Land Surface Properties near Terra Nova Bay, East Antarctica, Analyzed by Time-series Height, Coherence and Amplitude Maps Derived from COSMO-SkyMed One-day Tandem Pairs

Tuesday, 16 December 2014
Younghun Ji, Hyangsun Han and Hoonyol Lee, Kangwon National University, Chuncheon, South Korea
Analysis of the surface properties of Antarctica is very important to study the change of environment and climate in the polar region. Synthetic aperture radar (SAR) has been widely used to study Antarctic surface properties because it is independent of sun altitude and atmospheric conditions. Interferometric SAR (InSAR) observes surface topography and deformation, by calculating the phase differences between two or more SAR images obtained over same area. InSAR technique can be used for height mapping in stable areas with a few meter accuracy. However, the InSAR-derived height map can have errors if the phase differences due to surface deformation or change of the scattering center by microwave penetration into snow are misinterpreted as the elevation. In this study, we generated the height maps around Terra Nova Bay in East Antarctica from 13 COSMO-SkyMed one-day tandem InSAR pairs obtained from December 2010 to January 2012. By analyzing the height maps averaged over the 13 interferograms and its standard deviation (STD) map, we could classify the surface types into glacier, mountains and basin areas covered with snow. The mountain areas showed very small STD because its surface property is unchanged with time, except for the small STD values caused by the errors from the unwrapping processing, satellite orbit or atmospheric phase distortion. Over the basin areas, however, the STD of the height was much larger than the mountain area due to the variation of scattering center either from the change in surface property such as snowfall and sublimation or by the surface displacement of snow mass that are too slow. A year-long constant motion of such slow-creeping snow body was positively identified by its linear relationship between the misinterpreted elevation and the baseline perpendicular component of InSAR pair.
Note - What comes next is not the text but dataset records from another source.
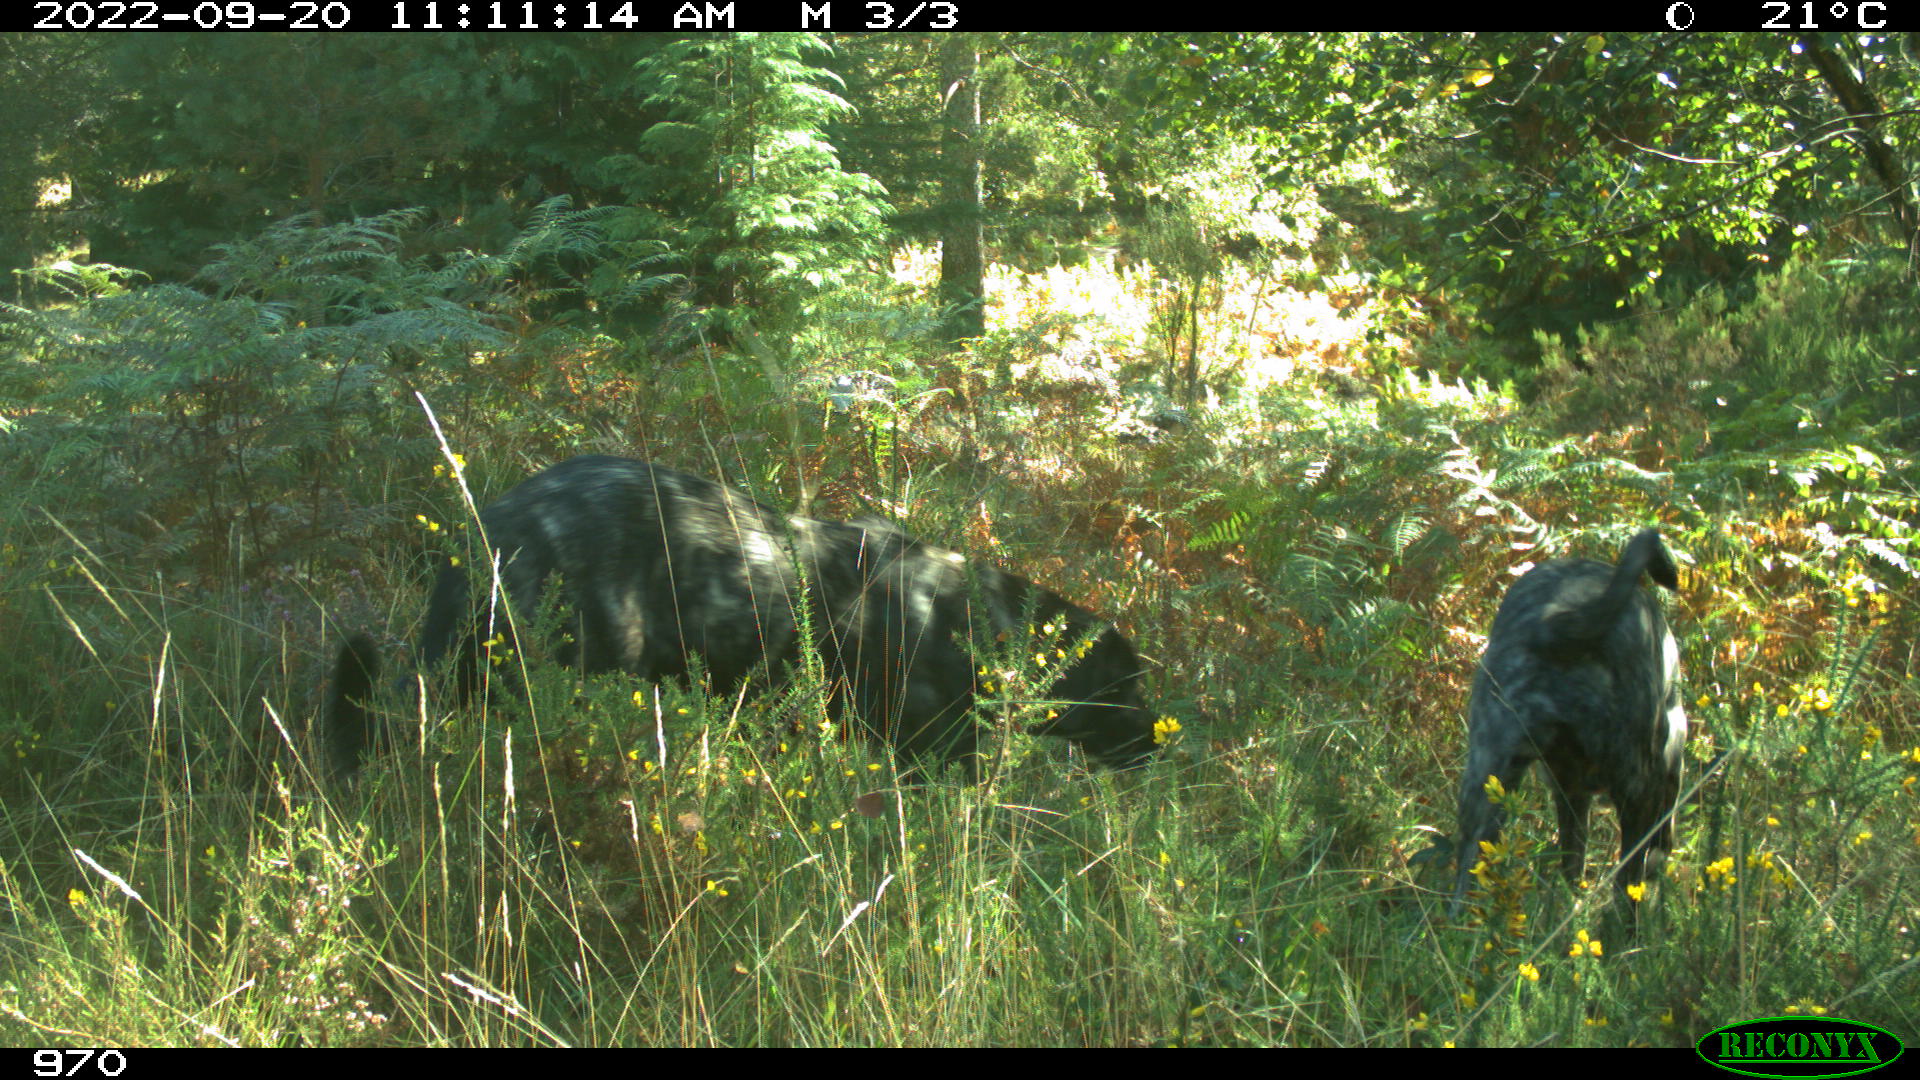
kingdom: Animalia
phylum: Chordata
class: Mammalia
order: Carnivora
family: Canidae
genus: Canis
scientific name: Canis lupus
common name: Gray wolf
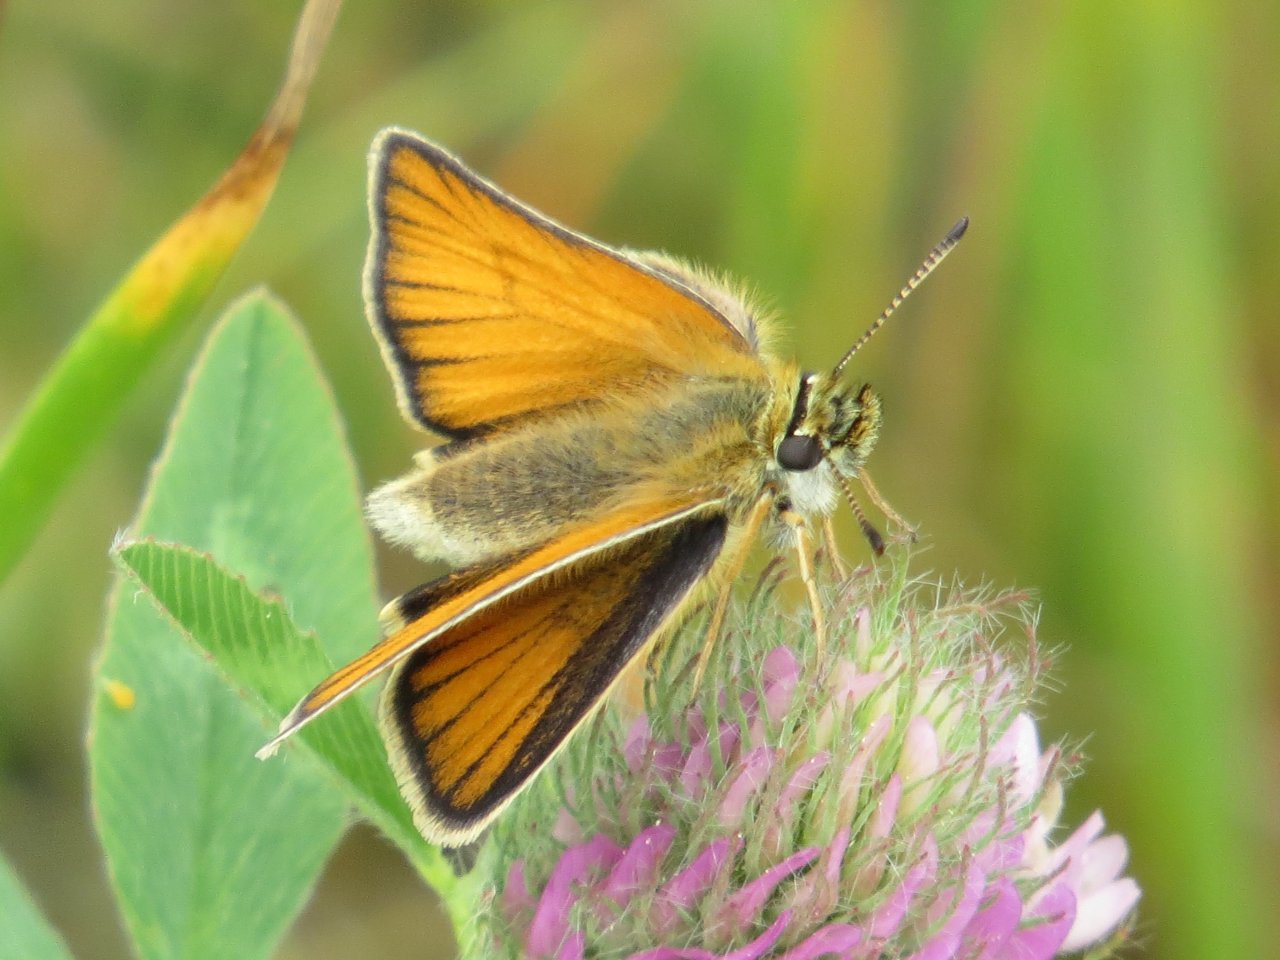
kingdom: Animalia
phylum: Arthropoda
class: Insecta
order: Lepidoptera
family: Hesperiidae
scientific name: Hesperiidae
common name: Skippers
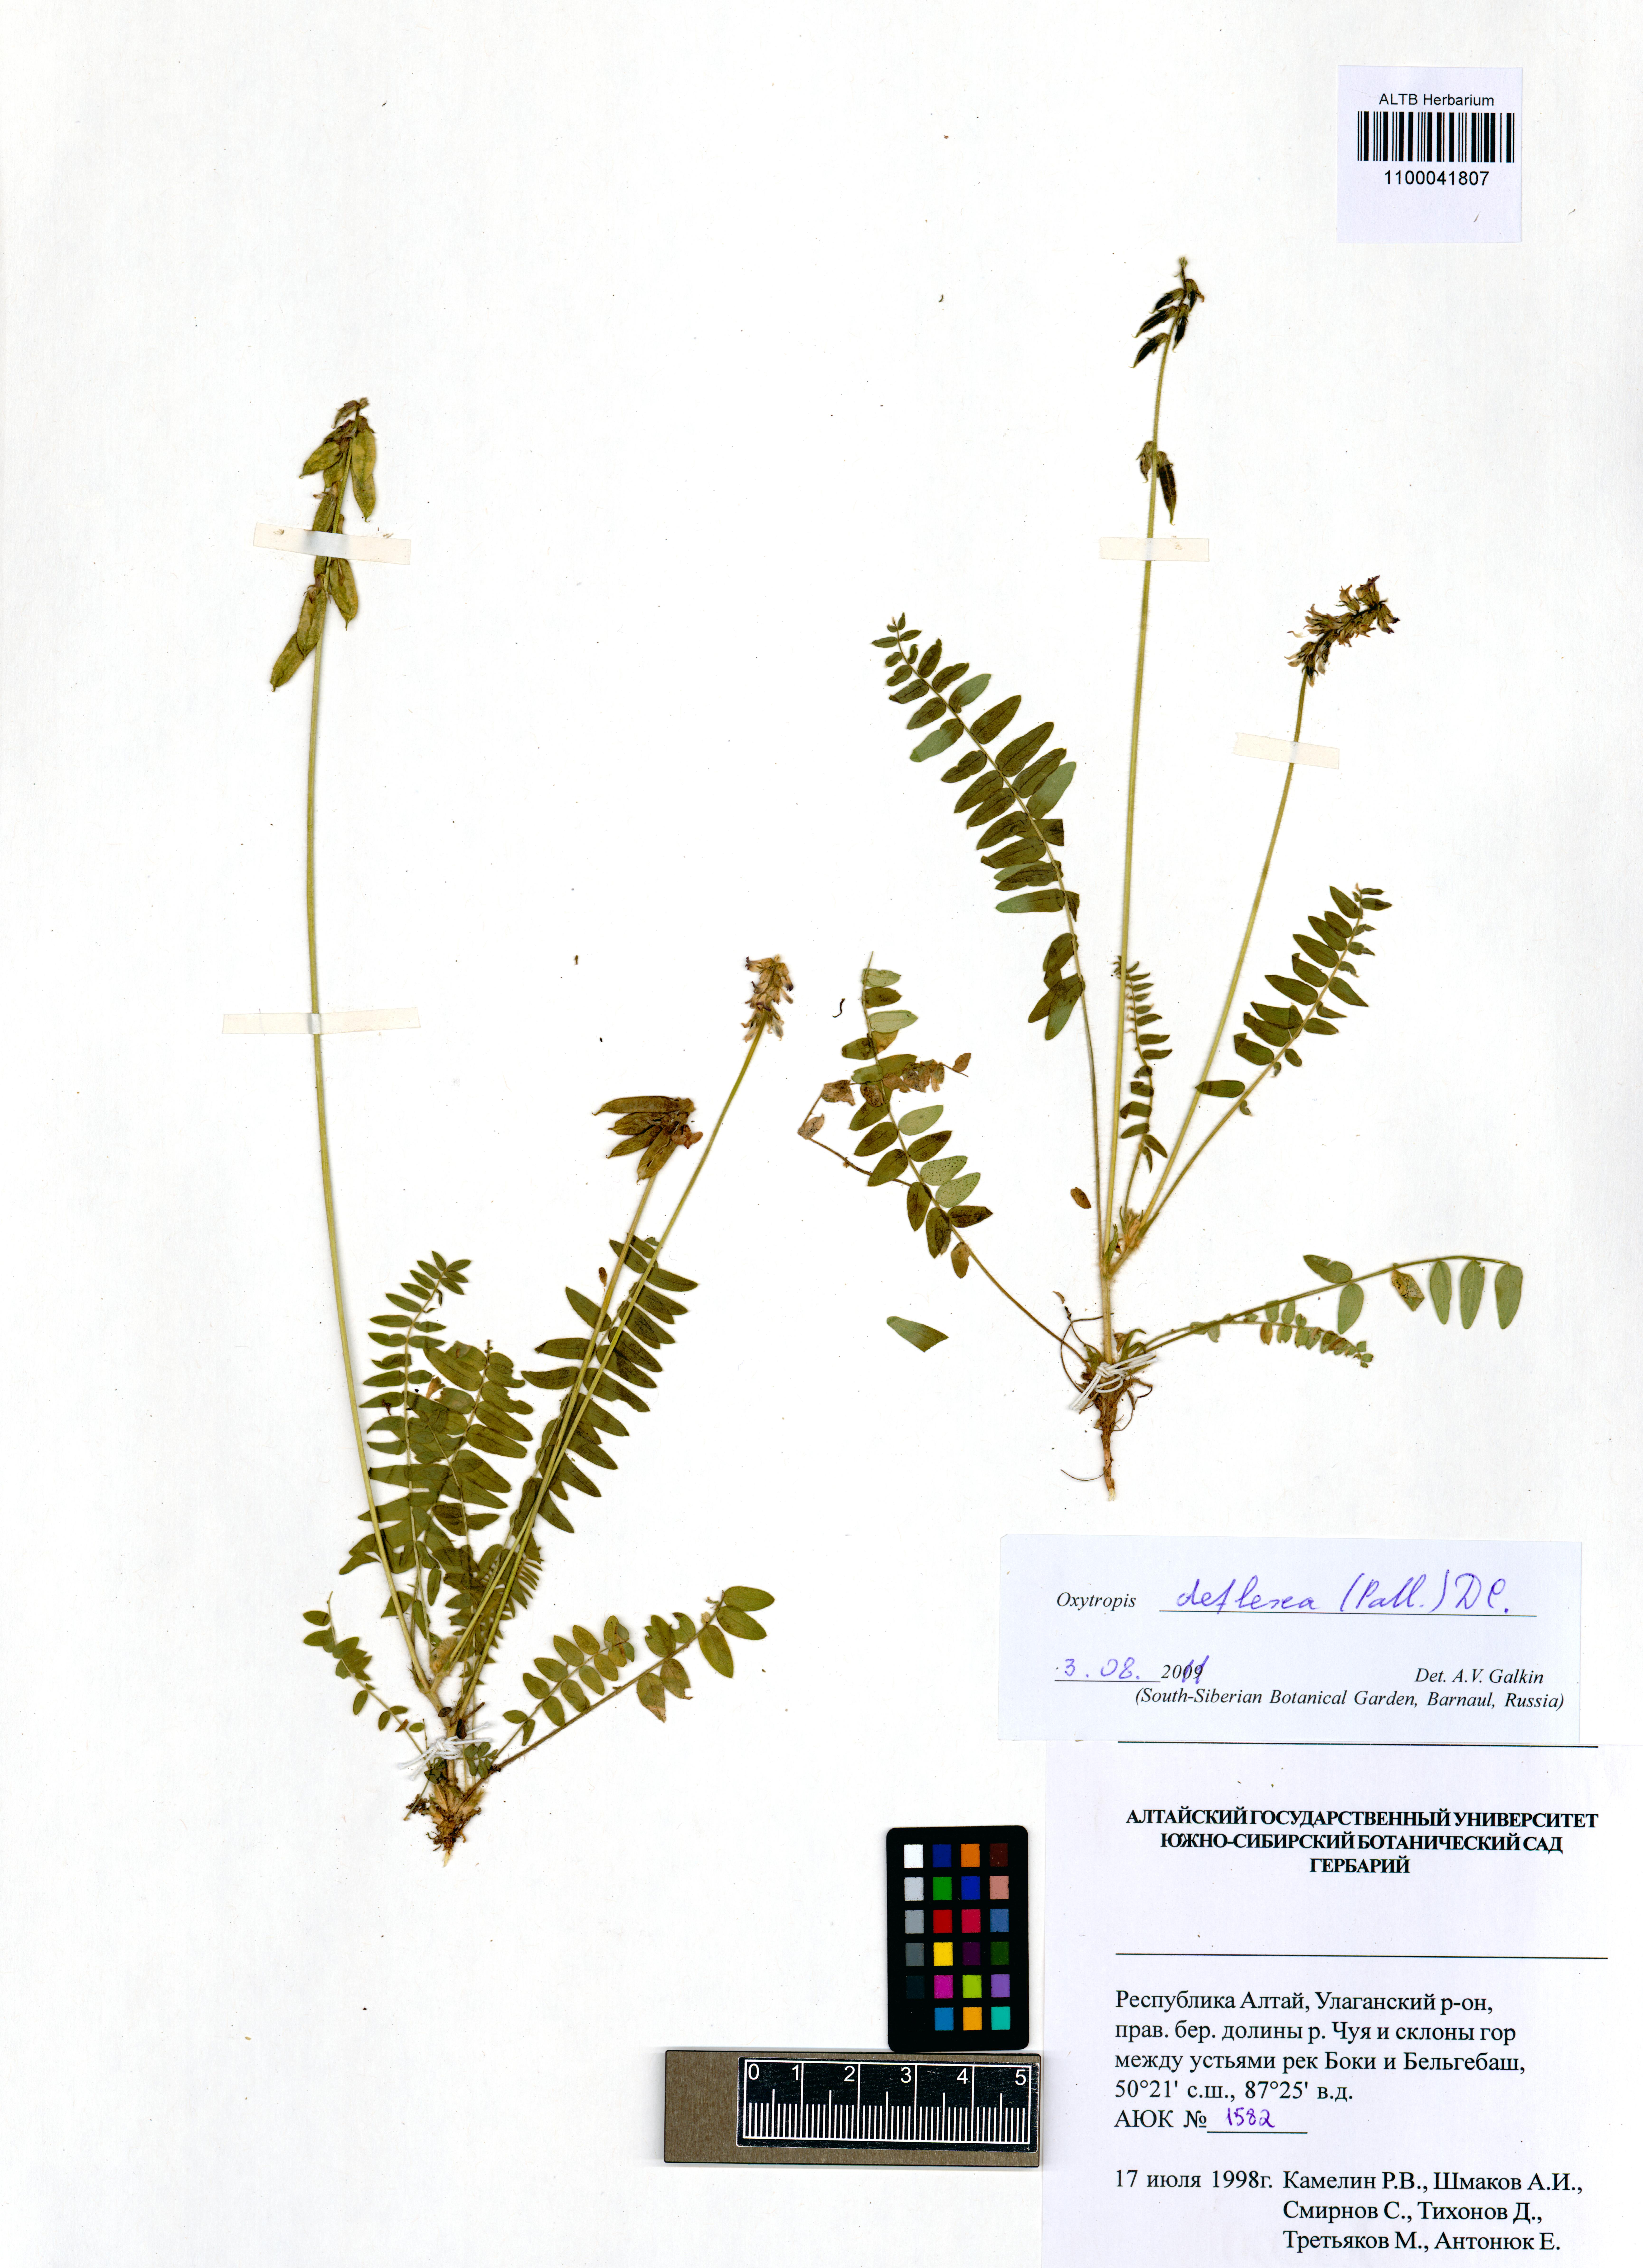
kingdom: Plantae
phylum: Tracheophyta
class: Magnoliopsida
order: Fabales
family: Fabaceae
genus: Oxytropis
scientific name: Oxytropis deflexa
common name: Stemmed oxytrope
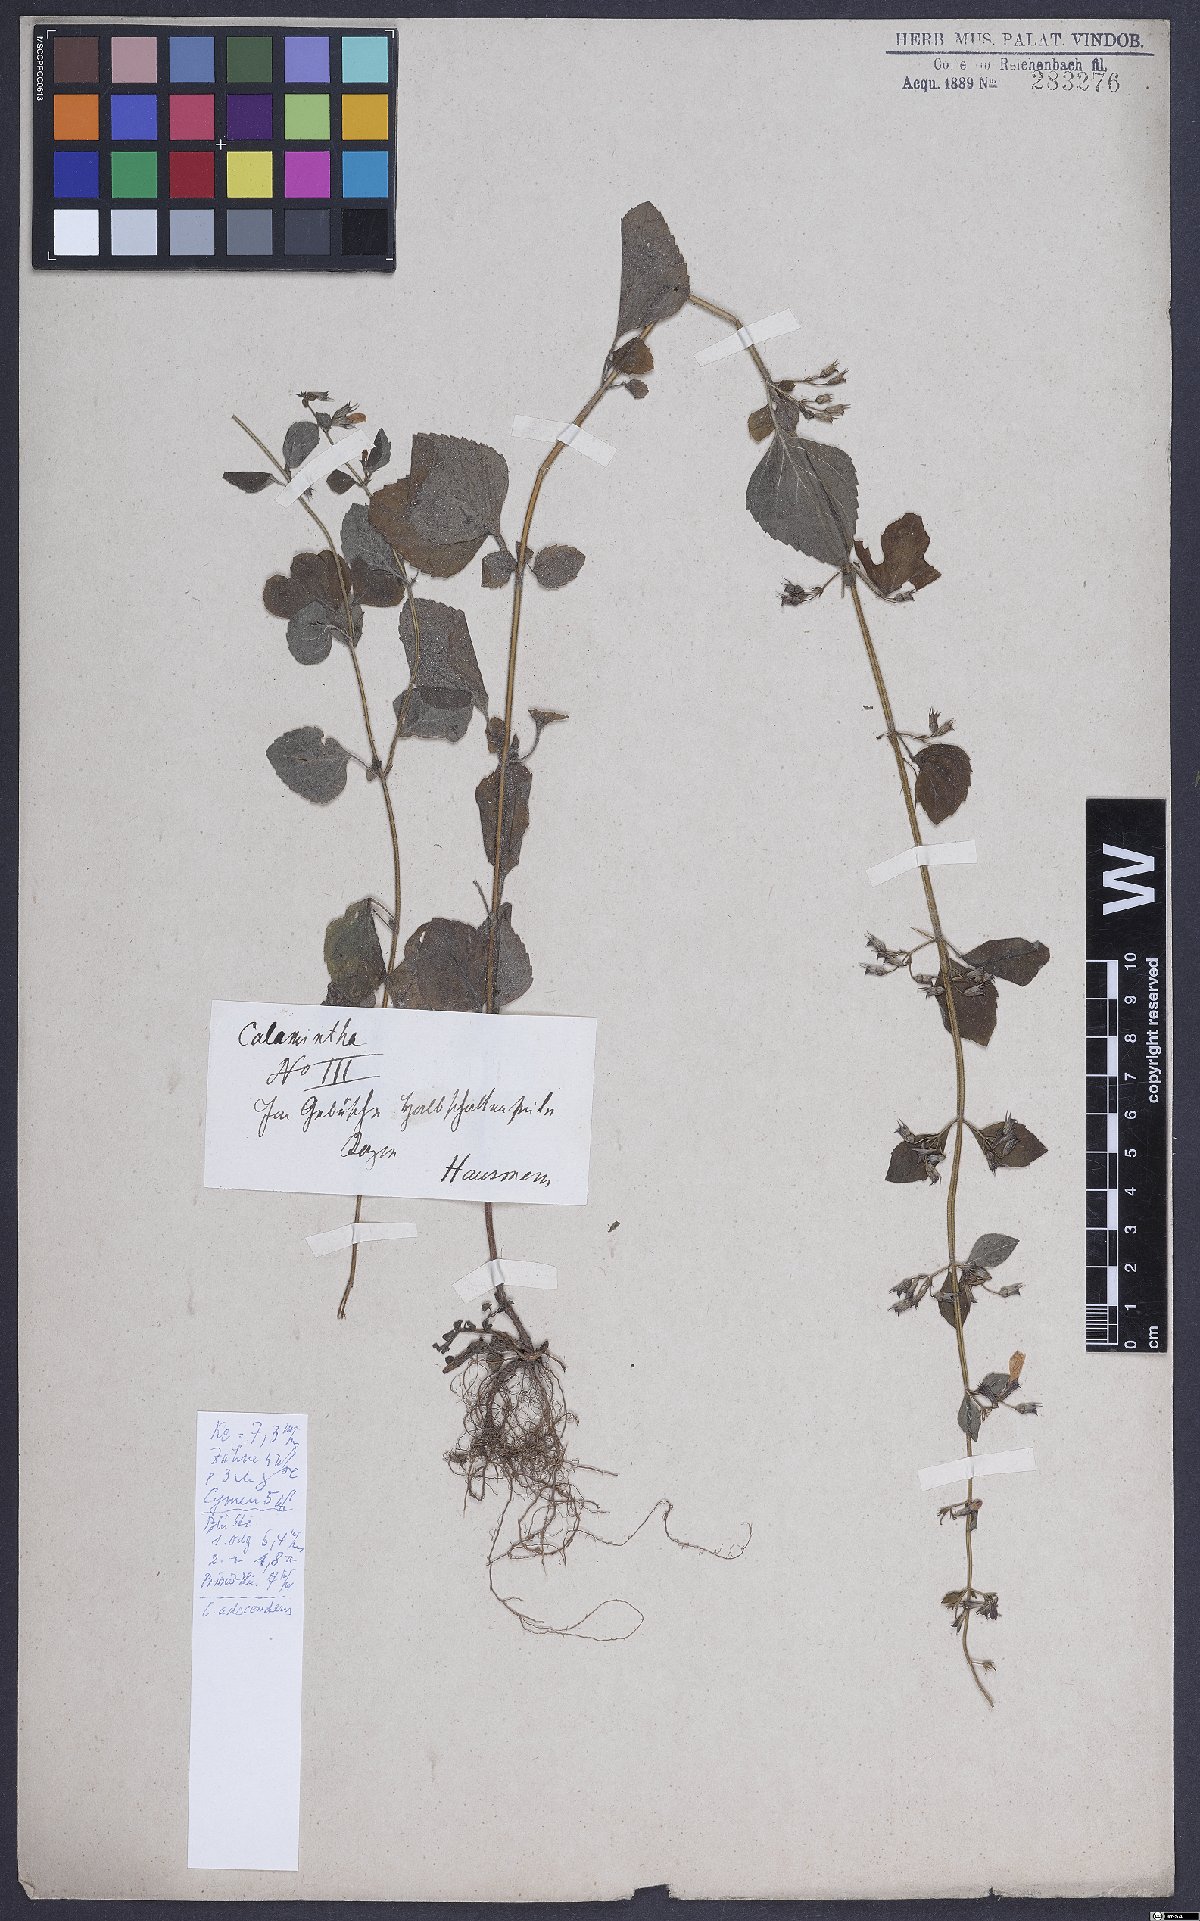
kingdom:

Analysis of time-series coherence maps and amplitude maps have also contributed to clarify the surface properties and its changes due to various environmental factors such as snow fall, wind, sublimation, and the freezing-thawing processes in this Antarctic land surface.

Acknowledgement – This research was supported by National Research Foundation of Korea through NRF-2013R1A1A2008062 and NRF-2013M1A3A3A02041853.